**Kutipan Teks**
::::::::::

Jusuf Kalla
JAKARTA, JO- Kalangan politisi Partai Golkar mengakui kesepakatan koalisi dengan PDI Perjuangan yang mengalami tarik-ulur selama beberapa hari terakhir, terkait dengan sosok Jusuf Kalla, mantan wapres yang juga mantan ketua umum DPP Partai Golkar.

"Ya itu memang mengusik, semacam trauma lah... Sebagian di antara fungsionaris Golkar cemas jika mendukung Jusuf Kalla maka akan terulang peristiwa yang sama ketika JK maju sebagai capres SBY 10 tahun lalu. Golkar akan 'diambil' lagi oleh JK," kata seorang fungsionaris DPP Partai Golkar kepada JakartaObserver.com, siang ini.

Menurutnya, 10 tahun lalu, begitu pasangan SBY-JK memenangi pilpres, Munas Partai Golkar kemudian 'dikuasai' JK yang saat itu telah menjabat jadi wapres. Sayangnya lima tahun kemudian, dalam munas juga ketua umum tidak lagi berlanjut di tangan JK tapi dijabat Aburizal Bakrie.

::::::::::

**Bahan Masukan**
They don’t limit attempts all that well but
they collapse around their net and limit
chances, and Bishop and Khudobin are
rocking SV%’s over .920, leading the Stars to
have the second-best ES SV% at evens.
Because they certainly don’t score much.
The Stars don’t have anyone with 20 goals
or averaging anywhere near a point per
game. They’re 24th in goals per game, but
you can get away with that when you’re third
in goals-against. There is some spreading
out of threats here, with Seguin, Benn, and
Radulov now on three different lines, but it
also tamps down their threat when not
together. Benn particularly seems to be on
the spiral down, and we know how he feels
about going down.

::::::::::

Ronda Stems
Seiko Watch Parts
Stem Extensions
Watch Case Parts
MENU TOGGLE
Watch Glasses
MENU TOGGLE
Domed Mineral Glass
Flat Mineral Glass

::::::::::

**Daftar Tugas**
- 1) Menurut kutipan teks tentang Jusuf Kalla, siapa yang menjabat ketua umum Partai Golkar setelah munas lima tahun kemudian?
- 2) Salin ulang baris-baris dalam catatan, mulai dari baris yang memuat "They don’t limit attempts all that well but" sampai dengan baris yang memuat "about going down.".
Catatan di atas sama sekali tidak berkaitan dengan kutipan teks.

**Kunci Jawaban**
- 1) Aburizal Bakrie.

- 2)
They don’t limit attempts all that well but
they collapse around their net and limit
chances, and Bishop and Khudobin are
rocking SV%’s over .920, leading the Stars to
have the second-best ES SV% at evens.
Because they certainly don’t score much.
The Stars don’t have anyone with 20 goals
or averaging anywhere near a point per
game. They’re 24th in goals per game, but
you can get away with that when you’re third
in goals-against. There is some spreading
out of threats here, with Seguin, Benn, and
Radulov now on three different lines, but it
also tamps down their threat when not
together. Benn particularly seems to be on
the spiral down, and we know how he feels
about going down.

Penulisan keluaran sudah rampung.